-1

How to extract all the columns mentioned in a sql query along with the values mentioned in all the conditions in Python. Lets say we have the following query.

SELECT CASE
    WHEN grade=90 THEN "A1"
    WHEN grade=80 THEN "B1"
    WHEN grade=70 THEN "C1"
    ELSE "D1"
END as GradeRank, *

 
FROM employees 
WHERE age > 30 
AND department = 'sales' 
AND salary IN (SELECT salary FROM employees WHERE name like "Adam%")

I want something like (Order of list elements doesnt matter):

output: [("age",30), ("department":"sales"), ("name","Adam%"),("grade",90),("grade",80),("grade",70)]

Note: This is just a sample query, may not be very efficient, just a random query to test python code to see if I am able to get output as mentioned above.

Please help.

Here's what I have already tried.

import re

def extract_conditions(sql_query):
    # Regular expression to match SQL conditions
    condition_regex = r"\bWHERE\b\s+(.+)\s*(\bGROUP BY\b|\bHAVING\b|\bORDER BY\b|\bSELECT\b|\bLIMIT\b|\bOFFSET\b|\bFETCH\b|\bFOR\b|$)"
    
    # Extract conditions from the SQL query
    match = re.search(condition_regex, sql_query, re.IGNORECASE)
    if match:
        conditions = match.group(1)
        # Split conditions by AND or OR operators
        conditions = re.split(r"\s+(AND|OR)\s+", conditions, flags=re.IGNORECASE)
        # Remove any leading or trailing white space from the conditions
        conditions = [c.strip() for c in conditions]
        return conditions
    else:
        return None
    
# Example SQL query string
sql_query = "SELECT * FROM employees WHERE age > 30 AND department = 'sales' AND salary in (SELECT salary from employees WHERE name like 'Adam%')"

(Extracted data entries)
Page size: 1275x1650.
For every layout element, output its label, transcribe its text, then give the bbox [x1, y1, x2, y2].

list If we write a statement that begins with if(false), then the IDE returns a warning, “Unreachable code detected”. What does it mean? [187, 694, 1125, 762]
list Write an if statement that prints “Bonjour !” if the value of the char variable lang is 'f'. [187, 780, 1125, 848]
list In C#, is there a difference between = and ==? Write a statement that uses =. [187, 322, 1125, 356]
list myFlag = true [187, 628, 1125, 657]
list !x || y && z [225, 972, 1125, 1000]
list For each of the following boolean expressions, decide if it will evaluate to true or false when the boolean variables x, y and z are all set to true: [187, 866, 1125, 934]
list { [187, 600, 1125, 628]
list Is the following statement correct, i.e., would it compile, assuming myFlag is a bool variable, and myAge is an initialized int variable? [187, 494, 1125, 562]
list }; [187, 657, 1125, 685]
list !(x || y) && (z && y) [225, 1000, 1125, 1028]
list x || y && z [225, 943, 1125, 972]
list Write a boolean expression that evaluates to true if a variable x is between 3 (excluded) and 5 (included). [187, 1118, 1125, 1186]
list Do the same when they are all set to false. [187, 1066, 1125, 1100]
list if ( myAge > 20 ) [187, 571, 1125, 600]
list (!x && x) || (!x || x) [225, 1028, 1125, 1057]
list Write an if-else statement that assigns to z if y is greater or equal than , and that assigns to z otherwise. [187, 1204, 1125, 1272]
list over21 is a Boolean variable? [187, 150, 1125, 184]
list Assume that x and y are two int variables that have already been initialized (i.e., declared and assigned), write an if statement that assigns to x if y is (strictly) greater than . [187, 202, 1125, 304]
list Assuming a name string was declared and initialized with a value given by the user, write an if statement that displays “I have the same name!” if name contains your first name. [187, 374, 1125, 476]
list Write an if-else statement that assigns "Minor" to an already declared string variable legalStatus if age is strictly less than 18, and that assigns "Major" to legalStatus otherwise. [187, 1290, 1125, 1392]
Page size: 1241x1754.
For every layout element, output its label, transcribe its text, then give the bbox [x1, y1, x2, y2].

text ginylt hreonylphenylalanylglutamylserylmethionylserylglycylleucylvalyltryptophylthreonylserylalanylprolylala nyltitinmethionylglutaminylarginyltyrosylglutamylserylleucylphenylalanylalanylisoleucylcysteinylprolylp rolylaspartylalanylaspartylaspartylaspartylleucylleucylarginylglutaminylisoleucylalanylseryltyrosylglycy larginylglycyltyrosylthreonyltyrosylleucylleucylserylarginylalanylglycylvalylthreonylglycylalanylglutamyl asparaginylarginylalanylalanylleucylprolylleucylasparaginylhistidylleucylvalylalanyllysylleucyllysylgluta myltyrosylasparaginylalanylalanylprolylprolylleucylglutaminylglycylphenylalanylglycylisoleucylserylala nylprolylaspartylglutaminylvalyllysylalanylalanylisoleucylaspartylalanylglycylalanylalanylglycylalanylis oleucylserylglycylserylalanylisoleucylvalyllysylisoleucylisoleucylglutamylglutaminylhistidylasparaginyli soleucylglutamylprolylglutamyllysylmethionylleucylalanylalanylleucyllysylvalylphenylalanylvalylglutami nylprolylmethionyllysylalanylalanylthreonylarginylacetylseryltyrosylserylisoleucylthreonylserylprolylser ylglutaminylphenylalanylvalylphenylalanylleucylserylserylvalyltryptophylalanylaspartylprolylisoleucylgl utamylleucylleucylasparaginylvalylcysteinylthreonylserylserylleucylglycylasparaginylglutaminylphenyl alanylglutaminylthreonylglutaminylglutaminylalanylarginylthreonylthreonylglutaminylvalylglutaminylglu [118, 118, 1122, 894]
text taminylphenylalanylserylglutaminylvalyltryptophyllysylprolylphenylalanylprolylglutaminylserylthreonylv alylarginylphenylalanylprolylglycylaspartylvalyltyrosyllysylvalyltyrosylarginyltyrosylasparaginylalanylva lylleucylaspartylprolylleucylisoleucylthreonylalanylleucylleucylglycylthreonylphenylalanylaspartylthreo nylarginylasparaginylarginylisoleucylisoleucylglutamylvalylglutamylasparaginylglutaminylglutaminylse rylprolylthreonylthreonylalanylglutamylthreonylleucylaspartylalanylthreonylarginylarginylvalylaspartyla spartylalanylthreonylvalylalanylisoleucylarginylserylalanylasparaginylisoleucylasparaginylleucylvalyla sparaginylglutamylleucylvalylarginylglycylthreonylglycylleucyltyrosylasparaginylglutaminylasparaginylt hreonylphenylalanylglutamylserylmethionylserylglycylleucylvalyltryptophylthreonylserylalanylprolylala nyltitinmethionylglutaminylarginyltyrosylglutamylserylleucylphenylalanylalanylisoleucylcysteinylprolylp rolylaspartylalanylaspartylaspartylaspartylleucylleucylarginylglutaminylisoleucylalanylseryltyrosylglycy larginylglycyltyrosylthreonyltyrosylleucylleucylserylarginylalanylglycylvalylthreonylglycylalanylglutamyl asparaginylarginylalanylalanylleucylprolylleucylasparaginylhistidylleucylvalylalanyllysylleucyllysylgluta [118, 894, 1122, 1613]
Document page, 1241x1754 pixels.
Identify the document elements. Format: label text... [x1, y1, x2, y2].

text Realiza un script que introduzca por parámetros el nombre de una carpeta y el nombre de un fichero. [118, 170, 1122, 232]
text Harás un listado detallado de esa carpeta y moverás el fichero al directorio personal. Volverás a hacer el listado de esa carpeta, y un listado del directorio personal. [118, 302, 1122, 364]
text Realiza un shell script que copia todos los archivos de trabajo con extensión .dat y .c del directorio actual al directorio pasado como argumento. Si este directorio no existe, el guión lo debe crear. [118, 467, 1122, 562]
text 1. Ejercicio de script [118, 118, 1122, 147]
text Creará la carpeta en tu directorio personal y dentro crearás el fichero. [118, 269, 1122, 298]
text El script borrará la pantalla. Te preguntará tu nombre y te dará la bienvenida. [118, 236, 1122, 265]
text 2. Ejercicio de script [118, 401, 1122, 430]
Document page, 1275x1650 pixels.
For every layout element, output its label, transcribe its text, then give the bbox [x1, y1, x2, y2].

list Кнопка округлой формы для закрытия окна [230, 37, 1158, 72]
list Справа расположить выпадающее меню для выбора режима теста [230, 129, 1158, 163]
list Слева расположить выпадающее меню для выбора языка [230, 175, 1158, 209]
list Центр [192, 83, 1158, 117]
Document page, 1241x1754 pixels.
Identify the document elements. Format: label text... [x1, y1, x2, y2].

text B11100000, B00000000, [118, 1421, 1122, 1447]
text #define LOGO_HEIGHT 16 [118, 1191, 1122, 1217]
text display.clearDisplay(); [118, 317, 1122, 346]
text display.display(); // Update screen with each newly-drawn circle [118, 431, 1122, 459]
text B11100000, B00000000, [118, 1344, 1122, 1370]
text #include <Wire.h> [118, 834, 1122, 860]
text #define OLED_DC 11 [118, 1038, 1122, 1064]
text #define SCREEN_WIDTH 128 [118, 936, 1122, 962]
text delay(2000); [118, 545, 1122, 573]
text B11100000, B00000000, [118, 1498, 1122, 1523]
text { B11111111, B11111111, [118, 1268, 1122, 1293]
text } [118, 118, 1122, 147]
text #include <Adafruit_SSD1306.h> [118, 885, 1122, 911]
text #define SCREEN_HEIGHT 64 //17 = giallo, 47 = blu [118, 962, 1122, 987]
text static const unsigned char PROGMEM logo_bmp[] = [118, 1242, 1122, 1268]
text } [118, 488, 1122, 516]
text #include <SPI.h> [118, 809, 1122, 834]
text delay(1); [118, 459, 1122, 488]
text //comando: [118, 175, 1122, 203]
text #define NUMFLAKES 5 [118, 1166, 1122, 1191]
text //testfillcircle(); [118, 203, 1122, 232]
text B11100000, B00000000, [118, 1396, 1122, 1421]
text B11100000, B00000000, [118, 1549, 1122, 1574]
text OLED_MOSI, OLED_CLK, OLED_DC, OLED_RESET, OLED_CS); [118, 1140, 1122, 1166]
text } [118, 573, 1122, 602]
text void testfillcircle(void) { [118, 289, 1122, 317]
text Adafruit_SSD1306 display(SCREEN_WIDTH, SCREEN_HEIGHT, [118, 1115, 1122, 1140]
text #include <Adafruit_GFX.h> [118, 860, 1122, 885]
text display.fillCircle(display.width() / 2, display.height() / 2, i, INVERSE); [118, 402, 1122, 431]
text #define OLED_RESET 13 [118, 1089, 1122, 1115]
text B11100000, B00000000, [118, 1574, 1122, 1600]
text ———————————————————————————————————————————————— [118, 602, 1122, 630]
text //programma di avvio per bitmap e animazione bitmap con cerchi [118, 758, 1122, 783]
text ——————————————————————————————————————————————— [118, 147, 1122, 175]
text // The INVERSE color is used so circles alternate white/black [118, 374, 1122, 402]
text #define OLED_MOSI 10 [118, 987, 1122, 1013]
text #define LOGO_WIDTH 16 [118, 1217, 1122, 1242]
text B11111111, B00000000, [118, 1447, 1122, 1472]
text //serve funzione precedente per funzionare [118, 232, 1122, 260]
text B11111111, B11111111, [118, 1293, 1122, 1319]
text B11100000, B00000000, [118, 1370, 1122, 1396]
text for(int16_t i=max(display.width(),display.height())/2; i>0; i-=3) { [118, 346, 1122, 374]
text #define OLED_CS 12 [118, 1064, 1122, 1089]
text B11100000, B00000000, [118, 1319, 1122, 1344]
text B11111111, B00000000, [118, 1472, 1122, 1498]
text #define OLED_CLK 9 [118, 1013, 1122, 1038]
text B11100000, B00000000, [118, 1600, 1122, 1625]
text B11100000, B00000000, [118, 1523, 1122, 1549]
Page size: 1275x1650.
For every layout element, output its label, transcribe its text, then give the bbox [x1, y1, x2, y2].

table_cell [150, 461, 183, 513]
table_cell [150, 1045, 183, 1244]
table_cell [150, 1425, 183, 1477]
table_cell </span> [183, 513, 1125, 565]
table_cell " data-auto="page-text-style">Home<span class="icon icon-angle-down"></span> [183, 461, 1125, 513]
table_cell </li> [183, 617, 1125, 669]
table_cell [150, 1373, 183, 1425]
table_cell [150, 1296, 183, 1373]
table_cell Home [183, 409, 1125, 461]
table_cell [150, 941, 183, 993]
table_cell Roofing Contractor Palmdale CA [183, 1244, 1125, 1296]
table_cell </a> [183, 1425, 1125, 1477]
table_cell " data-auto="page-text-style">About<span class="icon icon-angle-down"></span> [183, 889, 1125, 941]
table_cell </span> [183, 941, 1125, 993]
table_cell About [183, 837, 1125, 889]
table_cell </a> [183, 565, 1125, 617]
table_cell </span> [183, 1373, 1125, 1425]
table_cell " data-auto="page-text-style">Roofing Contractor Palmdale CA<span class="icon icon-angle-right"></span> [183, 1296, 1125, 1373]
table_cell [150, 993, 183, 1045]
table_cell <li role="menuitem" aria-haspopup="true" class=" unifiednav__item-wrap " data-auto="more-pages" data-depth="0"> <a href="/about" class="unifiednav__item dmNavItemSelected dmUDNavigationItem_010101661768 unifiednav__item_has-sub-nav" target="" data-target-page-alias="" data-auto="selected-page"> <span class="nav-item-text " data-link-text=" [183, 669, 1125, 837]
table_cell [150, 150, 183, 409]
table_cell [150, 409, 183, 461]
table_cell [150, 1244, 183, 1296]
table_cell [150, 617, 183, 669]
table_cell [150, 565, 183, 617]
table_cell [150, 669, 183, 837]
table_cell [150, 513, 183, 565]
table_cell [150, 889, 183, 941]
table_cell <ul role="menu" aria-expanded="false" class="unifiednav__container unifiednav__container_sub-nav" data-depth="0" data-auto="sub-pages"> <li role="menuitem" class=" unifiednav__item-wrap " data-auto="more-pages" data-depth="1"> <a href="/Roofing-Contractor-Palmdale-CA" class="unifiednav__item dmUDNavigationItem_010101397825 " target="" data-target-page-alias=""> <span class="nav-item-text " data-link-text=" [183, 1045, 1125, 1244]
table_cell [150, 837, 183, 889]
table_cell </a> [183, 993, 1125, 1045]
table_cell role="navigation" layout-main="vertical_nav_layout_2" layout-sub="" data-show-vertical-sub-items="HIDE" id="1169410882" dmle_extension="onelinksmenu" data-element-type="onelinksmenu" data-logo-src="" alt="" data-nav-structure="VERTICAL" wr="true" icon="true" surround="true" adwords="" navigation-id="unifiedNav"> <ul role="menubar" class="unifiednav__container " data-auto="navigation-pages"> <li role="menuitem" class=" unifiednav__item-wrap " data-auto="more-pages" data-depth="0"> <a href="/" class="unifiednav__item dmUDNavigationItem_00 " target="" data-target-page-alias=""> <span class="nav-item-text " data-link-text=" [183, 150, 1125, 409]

Short exercise A: In the SQL parsing question, what alias does the sample query give the CASE expression?
Short exercise B: Please print the SQL parsing question from "END as GradeRank, *" to "as mentioned above." with no changes.

Final answer A: GradeRank

Final answer B:
END as GradeRank, *

 
FROM employees 
WHERE age > 30 
AND department = 'sales' 
AND salary IN (SELECT salary FROM employees WHERE name like "Adam%")

I want something like (Order of list elements doesnt matter):

output: [("age",30), ("department":"sales"), ("name","Adam%"),("grade",90),("grade",80),("grade",70)]

Note: This is just a sample query, may not be very efficient, just a random query to test python code to see if I am able to get output as mentioned above.